KOTA, kabarMagelang.com__Puncak peringatan Hari Jadi Kota
Magelang ke-1112 tahun ini dimeriahkan dengan grebeg gethuk yang berlangsung di
tengah alun-alun Magelang, Minggu (15/4/2018). Ribuan warga tampak saling
berebut mengambil gethuk maupun palawija yang disusun dalam dua gunungan kakung
putri serta 17 gunungan palawija.
Sementara itu, ratusan pasukan bergodo
juga tampak mengamankan jalannya kegiatan, mulai dari awal hingga akhir
acara.
Walikota Magelang, Sigit Widyonindito
mengatakan, gerebeg gethuk merupakan tradisi yang tiap tahun dilaksanakan dalam
memperingati hari jadi.
"Seperti tahun ini, gerebeg gethuk
masuk dalam rangkaian pokok kegiatan. Ada dua gunungan, kakung putri yang
digerebeg," ujarnya, di sela kegiatan, Minggu (15/4).

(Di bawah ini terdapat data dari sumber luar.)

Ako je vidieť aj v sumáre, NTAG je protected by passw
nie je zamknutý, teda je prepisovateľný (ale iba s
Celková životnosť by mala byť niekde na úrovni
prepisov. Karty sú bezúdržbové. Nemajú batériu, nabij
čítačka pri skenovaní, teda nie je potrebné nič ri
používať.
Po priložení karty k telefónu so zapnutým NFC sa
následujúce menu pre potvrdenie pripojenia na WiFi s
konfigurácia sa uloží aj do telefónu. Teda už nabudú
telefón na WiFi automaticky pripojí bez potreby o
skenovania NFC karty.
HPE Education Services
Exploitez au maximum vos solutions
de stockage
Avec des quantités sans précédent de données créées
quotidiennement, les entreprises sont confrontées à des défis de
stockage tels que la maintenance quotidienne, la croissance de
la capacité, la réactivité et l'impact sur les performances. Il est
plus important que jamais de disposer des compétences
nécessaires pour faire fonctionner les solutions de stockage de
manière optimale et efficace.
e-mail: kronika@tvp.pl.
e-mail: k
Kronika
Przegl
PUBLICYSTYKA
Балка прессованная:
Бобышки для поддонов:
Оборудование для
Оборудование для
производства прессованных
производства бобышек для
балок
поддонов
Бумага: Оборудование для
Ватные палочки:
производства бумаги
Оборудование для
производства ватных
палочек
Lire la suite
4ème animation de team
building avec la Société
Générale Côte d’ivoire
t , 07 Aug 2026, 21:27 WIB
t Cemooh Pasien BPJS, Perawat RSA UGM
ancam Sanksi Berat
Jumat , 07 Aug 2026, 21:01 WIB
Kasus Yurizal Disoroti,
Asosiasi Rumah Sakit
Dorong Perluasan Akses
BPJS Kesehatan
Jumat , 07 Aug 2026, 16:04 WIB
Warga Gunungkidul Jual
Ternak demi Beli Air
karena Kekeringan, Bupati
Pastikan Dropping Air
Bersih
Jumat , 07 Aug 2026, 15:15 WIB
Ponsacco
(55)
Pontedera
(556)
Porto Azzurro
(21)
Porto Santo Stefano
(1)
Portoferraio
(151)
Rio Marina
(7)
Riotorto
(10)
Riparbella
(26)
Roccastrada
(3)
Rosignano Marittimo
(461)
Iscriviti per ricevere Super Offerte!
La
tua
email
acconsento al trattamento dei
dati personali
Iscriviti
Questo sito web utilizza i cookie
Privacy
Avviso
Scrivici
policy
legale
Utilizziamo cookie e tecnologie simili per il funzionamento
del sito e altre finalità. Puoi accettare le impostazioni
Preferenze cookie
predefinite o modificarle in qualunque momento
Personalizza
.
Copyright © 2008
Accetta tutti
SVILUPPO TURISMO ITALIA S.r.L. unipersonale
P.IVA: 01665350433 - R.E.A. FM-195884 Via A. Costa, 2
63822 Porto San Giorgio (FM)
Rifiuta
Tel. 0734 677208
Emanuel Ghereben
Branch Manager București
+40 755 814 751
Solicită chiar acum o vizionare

Sigit mengatakan, gethuk dan palawija
selalu menjadi bahan pokok yang dikirab dan digrebeg karena memiliki filosofi
tersendiri.
"Filosofinya karena keduanya adalah
lambang kesejahteraan masyarakat Magelang. Dan palawija ini adalah lambang
hasil bumi dimana Magelang dulunya adalah tanah yang memang subur dan
bagus," terangnya.
Pada peringatan hari jadi tahun ini,
lanjut Sigit, partisipasi dan keterlibatan masyarakat semakin tinggi dan luar
biasa.
"Harapan kami, rakyat dapat
memaknai hari jadi ini sebagai hari perenungan, introspeksi. Dan semoga ke
depan, Kota Magelang semakin maju, rakyat sejahtera dan semakin nyaman,"
katanya.
Sementara itu, selain gerebeg gethuk,
puncak hari jadi juga diramaikan dengan pentas sendratari babat tanah Mantyasih
yang terinspirasi cerita sejarah dari Prasasti Poh dan Matyasih tentang asal
usul berdirinya Kota Magelang. Kedua prasasti tersebut menceritakan tentang
Raja Dyah Balitung yang memerintah Kerajaan Mataram Kuno yang menetapkan Kota
Magelang sebagai sebuah daerah merdeka atau perdikan 'Mantyasih'.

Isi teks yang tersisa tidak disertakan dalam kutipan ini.